AUSGANGSTEXT
_____
Merz für europäischen Atom-Schutzschild – SPD gegen deutsche Beteiligung

Der voraussichtliche künftige Bundeskanzler Friedrich Merz (CDU) hat angekündigt, Verhandlungen über eine nukleare Abschreckung mit Frankreich und Großbritannien führen zu wollen.
Der französische Präsident Emmanuel Macron hatte einen „strategischen Dialog“ mit den europäischen Partnern vorgeschlagen, die nicht über Atomwaffen verfügen. „Wir haben einen Schutzschild, sie nicht“, sagte Macron der Zeitung „Le Parisien“.
„Wir brauchen einen strategischen Dialog mit denen“, die keine Atomwaffen haben, sagte Macron. Dies würde auch Frankreich „stärker machen“. „Sie können nicht länger von der nuklearen Abschreckung der USA abhängen.“ Der Zeitung „Journal du Dimanche“ sagte der französische Präsident, es würde zwischen fünf und zehn Jahren dauern, eine von der NATO unabhängige europäische Verteidigung aufzubauen.
Merz sagte der „Frankfurter Allgemeinen Sonntagszeitung“, er wolle mit Frankreich, Großbritannien und anderen Verbündeten über ein europäisches System nuklearer Abschreckung verhandeln. In der Vergangenheit sei bereits häufig über eine solche Kooperation gesprochen worden, etwa, dass „ein Angriff auf Deutschland auch den atomaren Schutz durch Frankreich aktivieren würde“. Die Lage habe sich „jetzt noch einmal verändert, und deshalb sollten wir neu über dieses Thema gemeinsam nachdenken“, betonte der CDU-Chef.
Keine Zustimmung von SPD
Die SPD als möglicher Koalitionspartner sieht das Vorhaben als einen Schritt in die falsche Richtung.
_____
GESPEICHERTE DATEN
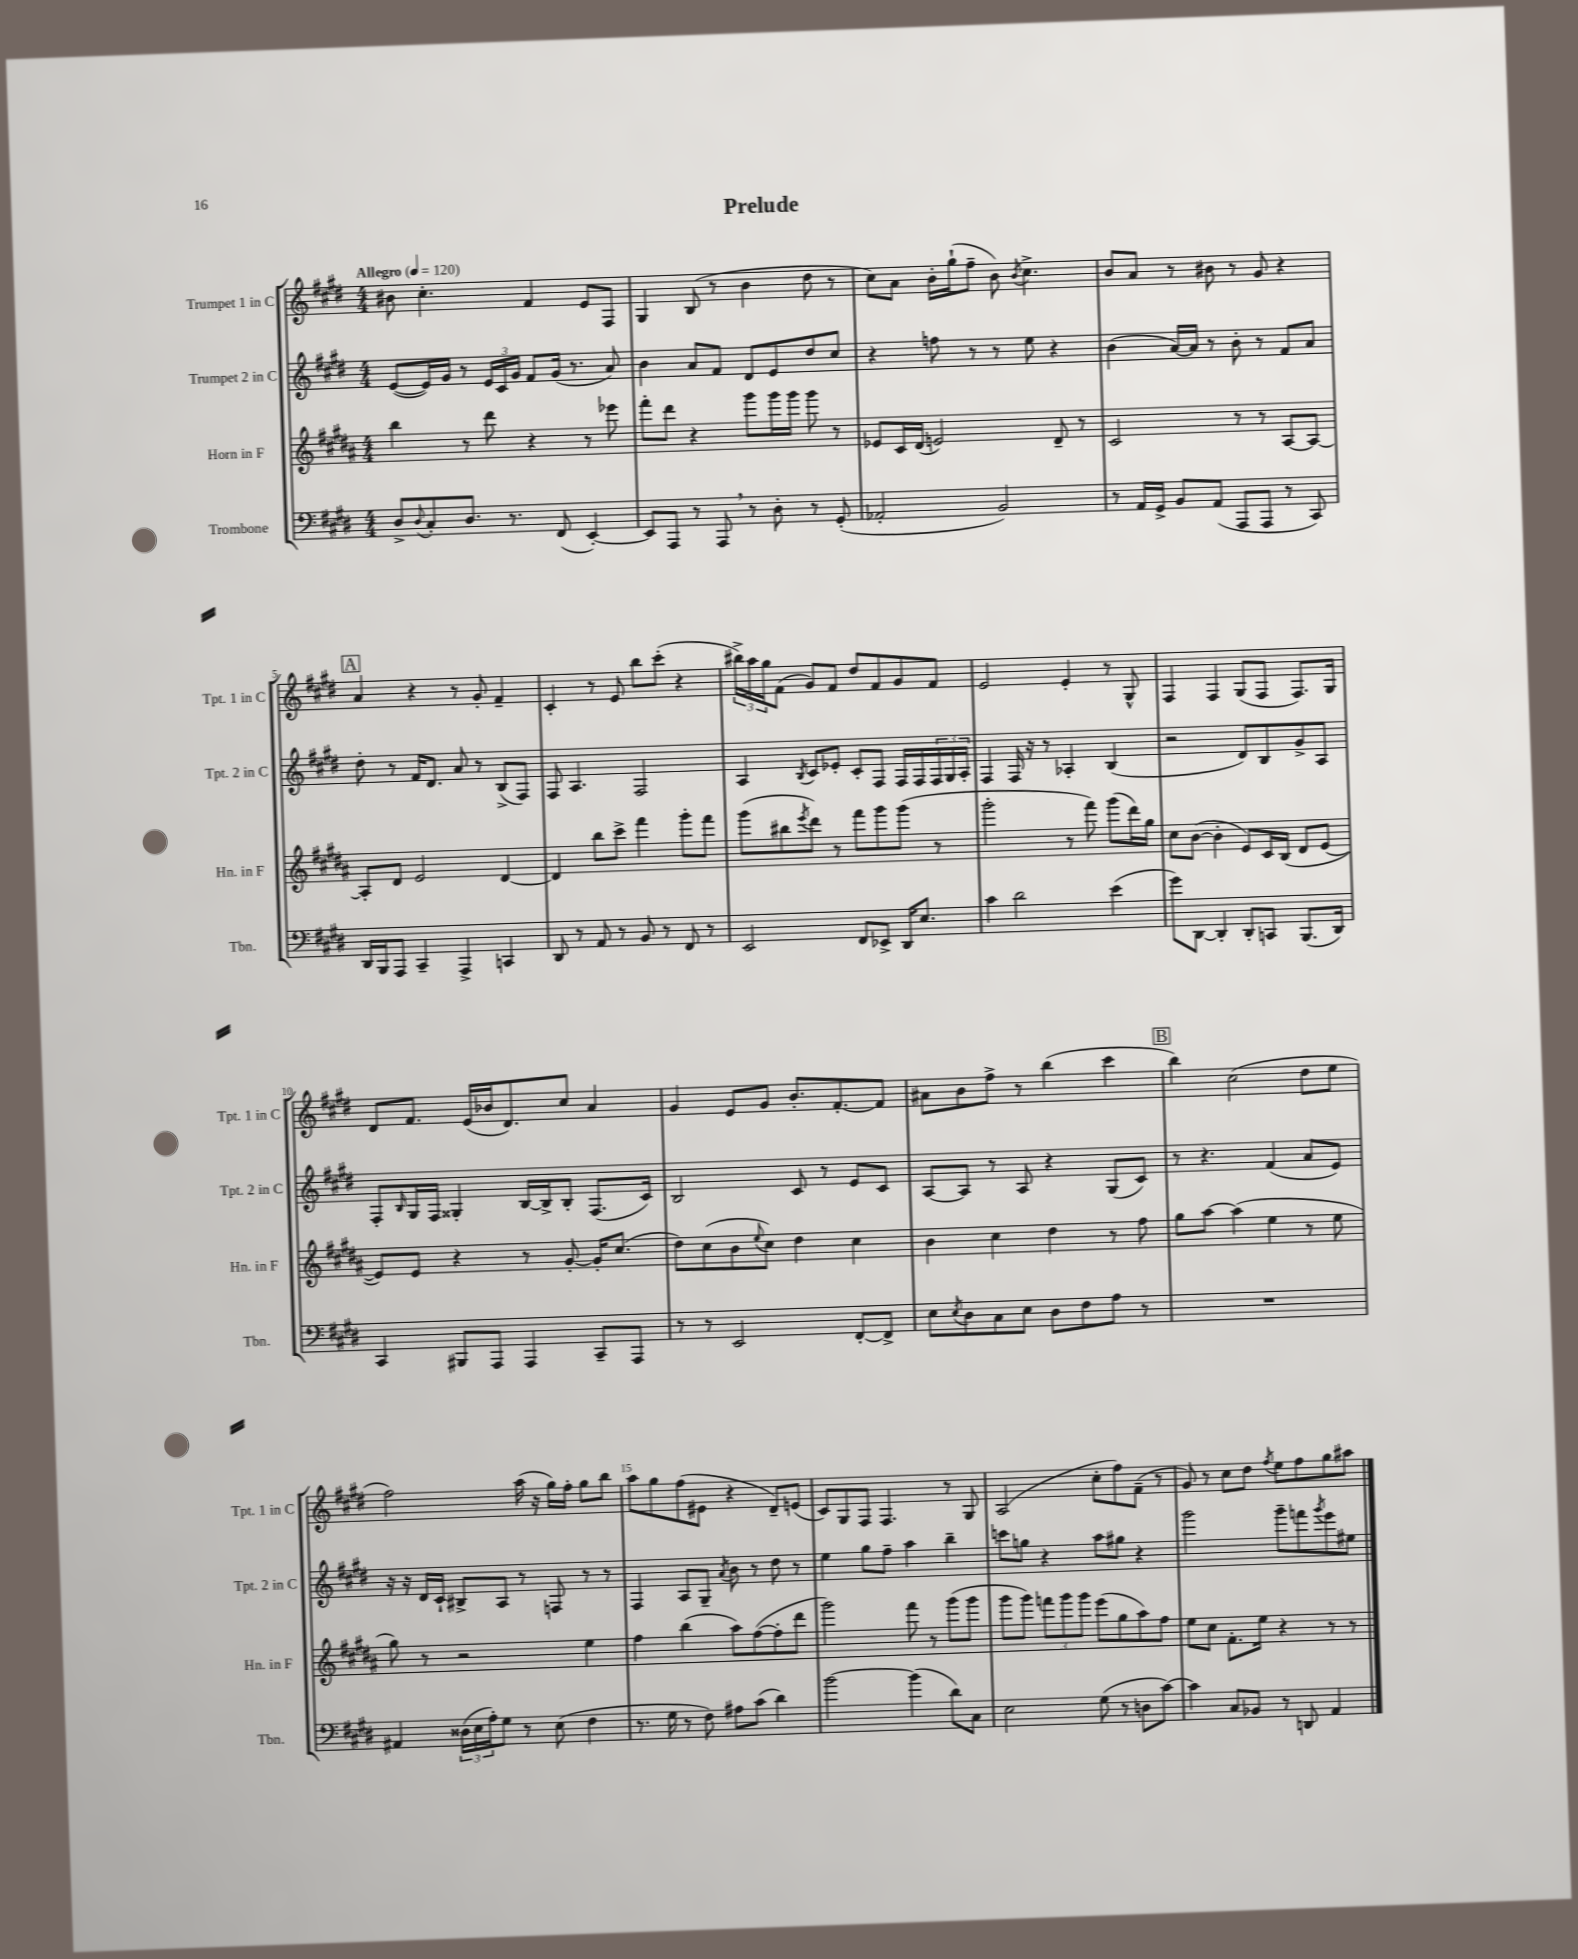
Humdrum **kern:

**kern	**kern	**kern	**kern
*staff4	*staff3	*staff2	*staff1
*clefF4	*clefG2	*clefG2	*clefG2
*k[f#c#g#d#]	*k[f#c#g#d#a#]	*k[f#c#g#d#]	*k[f#c#g#d#]
*M4/4	*M4/4	*M4/4	*M4/4
*MM120	*MM120	*MM120	*MM120
8D#^	4bb	([8e	8b#
8qqD#	.	.	.
8C#'	.	16e])	4.cc#'
.	.	16g#	.
8.D#	8r	8r	.
.	8ddd#	24e	.
.	.	24c#	.
8.r	.	.	.
.	.	24g#	.
.	4r	8f#	4f#
(8FF#	.	(16g#	.
.	.	8.r	.
[4EE')	8r	.	8e
.	8eee-	8a)	8F#
=	=	=	=
8EE]	8fff#'	4b	4G#
8AAA	8ddd#	.	.
8r	4r	8a	(8B
8AAA	.	8f#	8r
8r	8ggg#	8d#	4b
8D#'	16ggg#	8e	.
.	16ggg#	.	.
8r	8ggg#	8dd#	8dd#
(8GG#'	8r	8cc#	8r
=	=	=	=
2AA-'	8e-	4r	8cc#)
.	16c#	.	8a
.	(16d#	.	.
.	2e)	8ff	16b'
.	.	.	(16gg#`
.	.	8r	8ff#~
2BB)	.	8r	8b)
.	.	.	8qb
.	.	8ee	4.cc#^
.	8d#~	4r	.
.	8r	.	.
=	=	=	=
8r	2c#	(4b	8b
16AA	.	.	8a
16GG#^	.	.	.
8BB	.	[16a)	8r
.	.	16a]	.
(8AA	.	8r	8b#
8AAA	8r	8b'	8r
8AAA	8r	8r	8g#
8r	[8A#	8f#	4r
8CC#)	8A#_	8a	.
=	=	=	=
16DD#	8A#']	8dd#'	4a
16BBB	.	.	.
8AAA	8d#	8r	.
4CC#~	2e	16f#	4r
.	.	8.d#	.
4AAA^	.	8a	8r
.	.	8r	8g#'
4CC	[4d#	(8B^	4f#~
.	.	8F#)	.
=	=	=	=
8DD#	4d#]	8F#	4c#'
8r	.	4.A	.
8AA	8bb	.	8r
8r	8ccc#^	.	8e
8BB	4fff#	2F#	8bb
8r	.	.	(8ccc#'
8FF#	8ggg#'	.	4r
8r	8fff#	.	.
=	=	=	=
2EE	(8ggg#	4A	24bb#^)
.	.	.	24aa
.	.	.	24gg#
.	8bb#	.	(8f#
.	8qeee	8qB	.
.	8ddd#)	8c#	8g#)
.	8r	8e-'	8f#
8FF#	8fff#	8c#'	8dd#
8EE-^	8ggg#	8F#	8f#
16DD#	(8ggg#	16F#	8g#
8.E	.	16F#	.
.	8r	24F#	8f#
.	.	24G#	.
.	.	24A'	.
=	=	=	=
4c#	2ggg#'	4F#	2e
2d#	.	16F#	.
.	.	16r	.
.	.	8r	.
.	8r	4A-'	4e'
.	8fff#)	.	.
(4e	(8ggg#	(4B	8r
.	16ddd#)	.	8G#^^
.	16gg#	.	.
=	=	=	=
8g#)	8cc#	2r	4F#
[8DD#	([8b	.	.
4DD#']	4b']	.	4F#
8DD#'	8e)	8d#)	(8G#
8CC	16c#	8B	8F#
.	(16B	.	.
(8.BBB	8d#	8g#^	8.F#)
.	[8e	8A	.
16DD#)	.	.	16G#
=	=	=	=
4CC#	8e])	8F#'	8d#
.	.	16qqB	.
.	8e	16G#	8.f#
.	.	16F#	.
8BBB#	4r	4G##'	.
.	.	.	(16e
8AAA	.	.	16b-
.	.	.	8.d#)
4AAA	8r	[16B	.
.	.	16B^]	.
.	[8g#'	8B'	8cc#
8CC#~	16g#']	(8.F#	4a
.	(8.cc#	.	.
8AAA	.	.	.
.	.	16c#)	.
=	=	=	=
8r	8dd#)	2B	4g#
8r	(8cc#	.	.
2EE	8b	.	8e
.	8qqee	.	.
.	8cc#)	.	8g#
.	4dd#	8c#	8.b'
.	.	8r	.
.	.	.	[8.f#'
[8FF#'	4cc#	8e	.
8FF#^]	.	8c#	8f#]
=	=	=	=
8E	4b	[8A	8a#
8qE	.	.	.
8D#	.	8A]	8b
8C#	4cc#	8r	8ff#^
8E	.	8A	8r
8D#	4dd#	4r	(4bb
8F#	.	.	.
8A	8r	(8G#	4ccc#
8r	8ff#	8c#)	.
=	=	=	=
1r	8gg#	8r	4bb)
.	[8aa#	4.r	.
.	(4aa#]	.	(2cc#
.	4ee	(4f#	.
.	8r	8a	8dd#
.	8ee	8e)	8ee
=	=	=	=
4AA#	8gg#)	16r	2ff#)
.	.	16r	.
.	8r	16d#	.
.	.	16c#`	.
(24D##	2r	8B#^	.
24E	.	.	.
24A')	.	.	.
8G#	.	8A	.
8r	.	8r	(16aa
.	.	.	16r
(8E	.	8F	16gg#)
.	.	.	16ff#'
4F#	4ee	8r	8gg#
.	.	8r	8bb
=	=	=	=
8.r	4ff#	4F#	8aa
.	.	.	8gg#
16G#	.	.	.
8r	(4bb	8A	(8ff#
8F#)	.	8G#~	8e#
.	.	8qa	.
8A#	8aa#)	8b	4r
(8c#	([8ff#	8r	.
4d#)	8ff#']	8dd#	8d#~)
.	8ddd#	8r	(8e
=	=	=	=
[2b	2ggg#)	4ee	8c#)
.	.	.	8G#
.	.	8gg#	8F#
.	.	8ff#~	4.F#
(4b]	8fff#	4aa	.
.	8r	.	.
8d#)	(8ggg#	4bb~	8r
8C#	8ggg#	.	8G#
=	=	=	=
2E	8ggg#	8ccc	(2A
.	8ggg#)	8gg	.
.	12fff	4r	.
.	12ggg#	.	.
.	12ggg#	.	.
(8G#	(8eee	8aa	8cc#'
8r	8gg#	8gg#	8ff#)
8D	8aa#)	4r	(8f#~
[8c#)	8ff#	.	8r
=	=	=	=
4c#]	8ee	2ggg#	8g#)
.	8cc#	.	8r
8C#	8.f#'	.	8cc#
8BB-	.	.	8dd#
.	16ee	.	.
.	.	.	8qff#
8r	4r	8ggg#~	8ee
8DD	.	8fff	8ff#
.	.	8qggg#	.
4AA	8r	8eee	8gg#
.	8r	8ee#	8aa#
==	==	==	==
*-	*-	*-	*-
_____
ZU LÖSENDE AUFGABEN
1. Beantworten Sie anhand des Ausgangstexts diese Fragen:
(a) Welcher Zeitung gegenüber sagte Macron „Wir haben einen Schutzschild, sie nicht“?
(b) Wie lange würde der Aufbau einer von der NATO unabhängigen europäischen Verteidigung laut Macron dauern?
(c) Wie bewertet die SPD das Vorhaben?
2. Führen Sie alle Zeitungen auf, die im Ausgangstext genannt werden.
Die Daten spielen hierfür keine Rolle.

ERGEBNISSE JE AUFGABE
1.
(a) „Le Parisien“
(b) Zwischen fünf und zehn Jahren
(c) Als einen Schritt in die falsche Richtung

2.
- „Le Parisien“
- „Journal du Dimanche“
- „Frankfurter Allgemeine Sonntagszeitung“